Biographies might exaggerate, but it indeed took a star for Arness to become a star. At that point where he met John Wayne, Arness was not particularly interested in signing up for what seemed to be, even back then, a long-lasting horse drama character. No, he thought quite the opposite, envisaging a different career as a big screen star.
Impressed with his height and carriage several years before the idea of Gunsmoke, John Wayne saw in him the potential and recognized the necessary makeup for becoming the iconic western hero. Indeed, it is to the very John Wayne that Arness owes his appearance in Gunsmoke.
Whatever the battery of arguments used by Wayne, history records Arness immediately took his mentor’s advice. Twenty years later and – there you go – it seems Wayne made his point.

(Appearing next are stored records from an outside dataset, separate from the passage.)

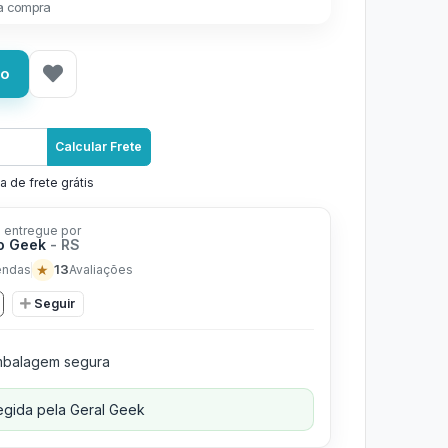
a compra
ho
Calcular Frete
a de frete grátis
 entregue por
o Geek
- RS
★
13
endas
Avaliações
Seguir
balagem segura
gida pela Geral Geek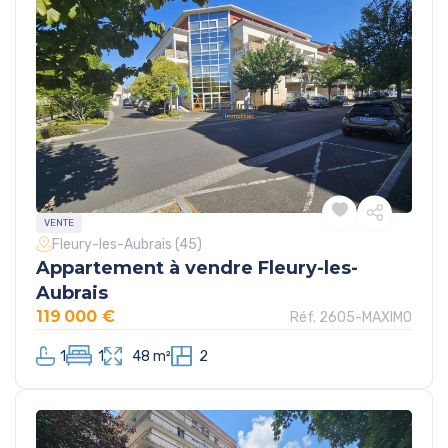
VENTE
Fleury-les-Aubrais (45)
Appartement à vendre Fleury-les-
Aubrais
119 000 €
Réf. 2605-MAXIMO
1
1
48 m²
2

Of course there is much more to an actor’s career than its starting point. Any number of things could have gone wrong – and perhaps they did – but Arness persevered. However, I can’t hep but wonder what would have become of him if it weren’t for Wayne. And, to continue this line of thought, what would have become of Gunsmoke? Could there have been any better actor to play Marshall Matt Dillon?
As homage to Wayne, James Arness took the chance and played, several good years after the interruption of Gunsmoke, Thomas Dunson: the very character one impersonated by Wayne in the original Red River, released in 1948.
I love westerns, and these sorts of symmetries that take special circumstances and opportunities to occur make my heart melt. In particular when titans like Wayne and Arness are involved. I often like to think the career of the latter started and ended – symbolically, at least – with Wayne, however differently historical facts might indicate.